The new app, presented to the Ecological Defence Council on 27 July 2020, works towards the goal of net zero artificialization, while almost 24,000 hectares of natural and agricultural soils are developed every year. This has a great many consequences, particularly in terms of biodiversity and regional adaptation to climate change.
Harnessing local knowledge of brownfield sites
One solution to limit urban sprawl is to develop projects on former industrial or other abandoned sites. Cartofriches, developed by Cerema for the French Ministry for the Ecological Transition, displays a national map of brownfield sites, and serves as a decision-making tool.
It is intended to be enriched with national data for a preliminary listing of potential field sites, as well as – and primarily – though local knowledge (local inventories and observatories, studies…).

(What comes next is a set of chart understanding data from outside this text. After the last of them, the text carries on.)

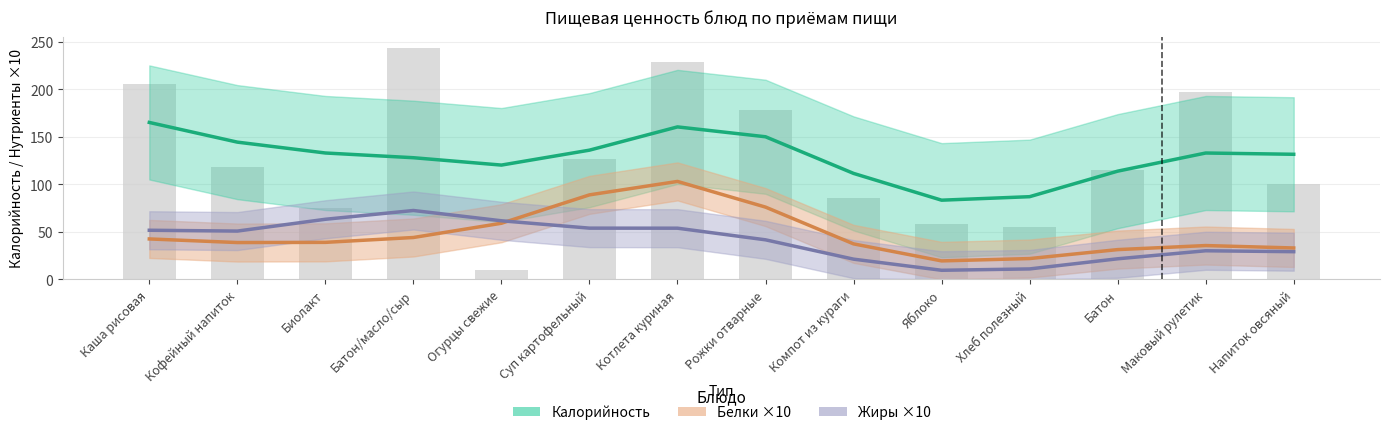

Where does the Жиры ×10 series first go above 50?

Каша рисовая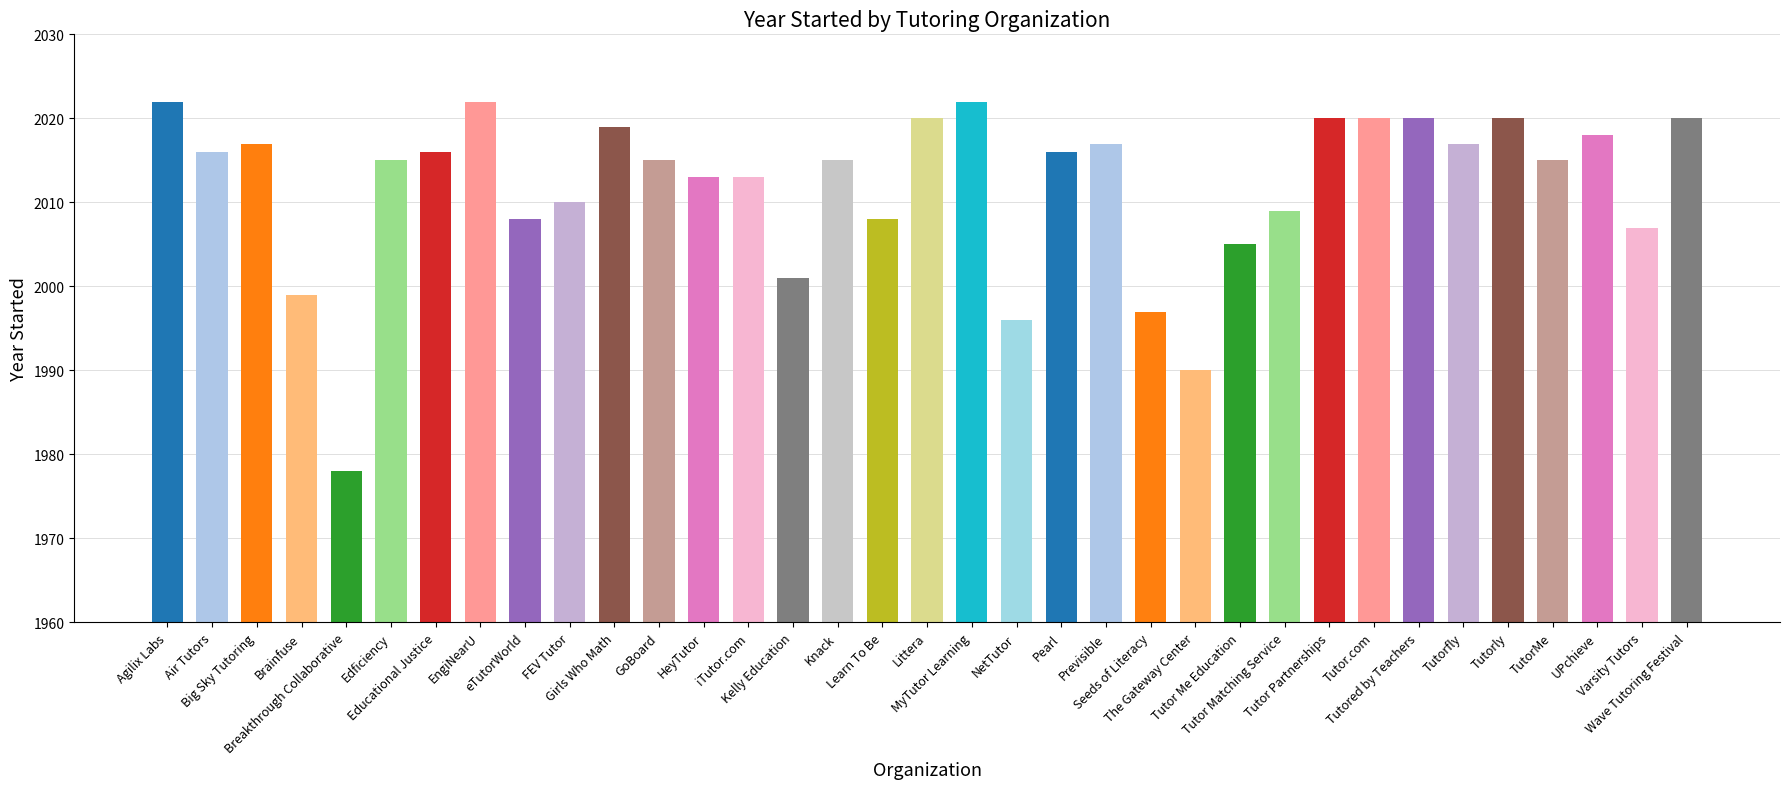

At which category does the chart reach its minimum across all series?

Breakthrough Collaborative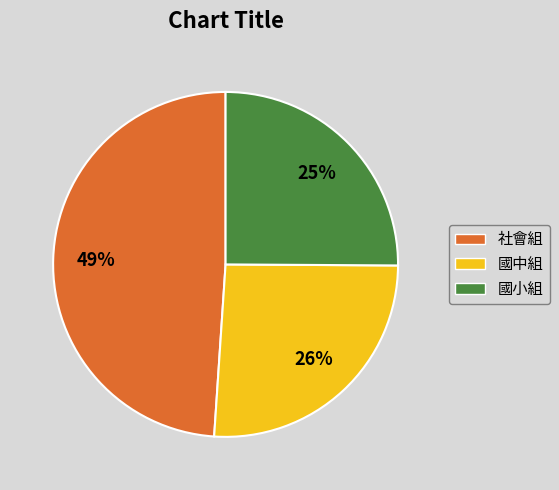

To the nearest percent, what portion does 國小組 represent?

25%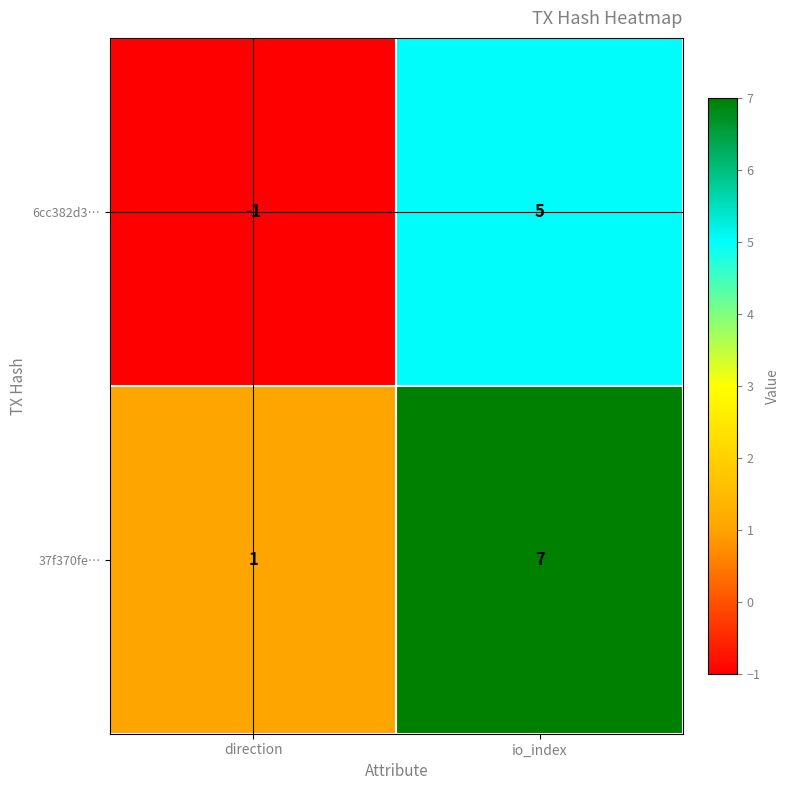

What is the difference between the maximum and minimum values in the 6cc382d3… series?

6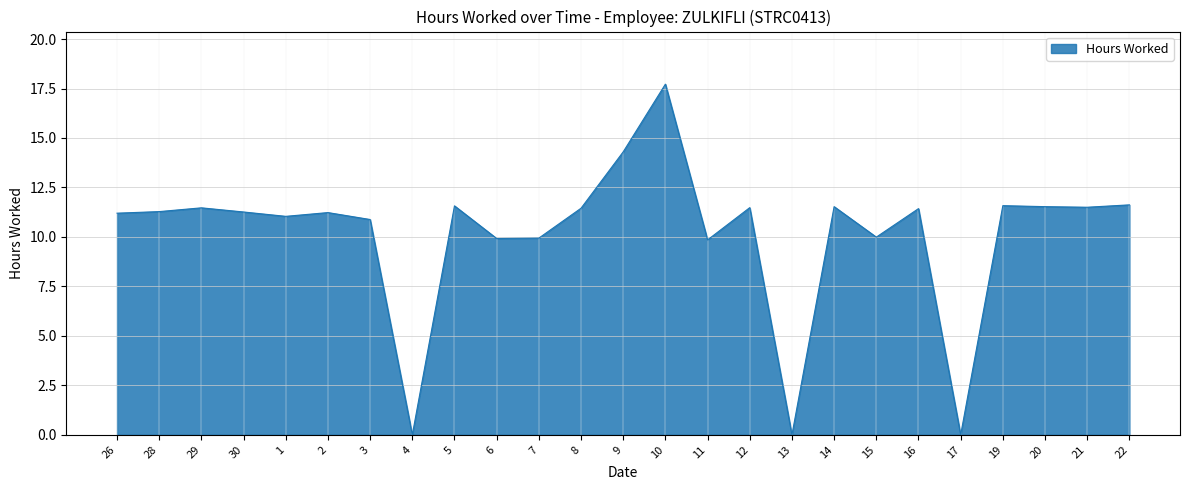

What is the greatest value displayed?

17.7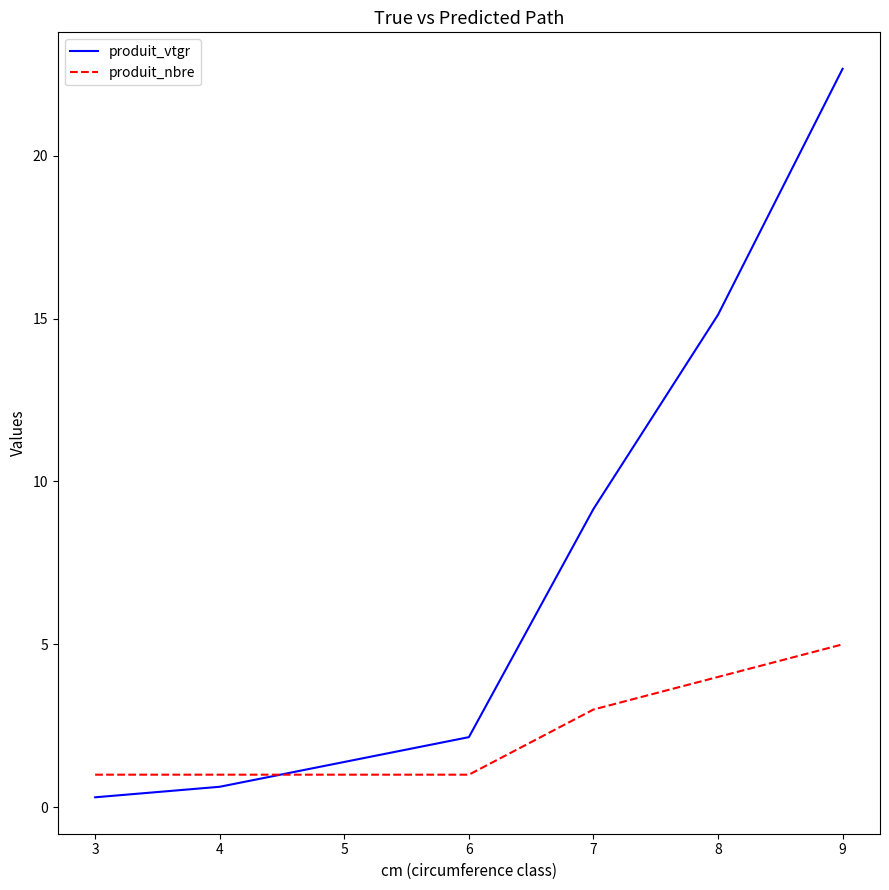

Which series changed the most between 6 and 8?

produit_vtgr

The beta version currently online uses data from BASIAS (the database of former industrial and service sites) and BASOL (a database of potentially polluted sites and soils that require government action) as well as from three local observatories (those belonging to the Marne and Ardennes Departments, as well as the Grand Amiénois Planning and Development Agency).
The app will evolve in line with user feedback
The app is currently in the testing phase, and Cerema is asking for user feedback (to improve data quality, add new data, improve the UI and features…), and is offering partnerships with local authorities and organisations who would like to use and assist the development of CartoFriches.
The test version contains 1200 confirmed brownfield sites from local observatories and national databases, which have been verified by photographic analysis, with new sites being added once information about eligible sites becomes available.
The brownfield sites are displayed according to the source of the data, and can be fleshed out with data on their location, buildings, owners, soil characteristics, and the urban area in which they are found.
Users can filter their search by parameters like the type of business and urban environment.
Cartofriches data can be used to develop consulting tools and support local authorities and project owners who want to reuse brownfield sites.
The ultimate aim is to enable users to add data to the platform in real-time.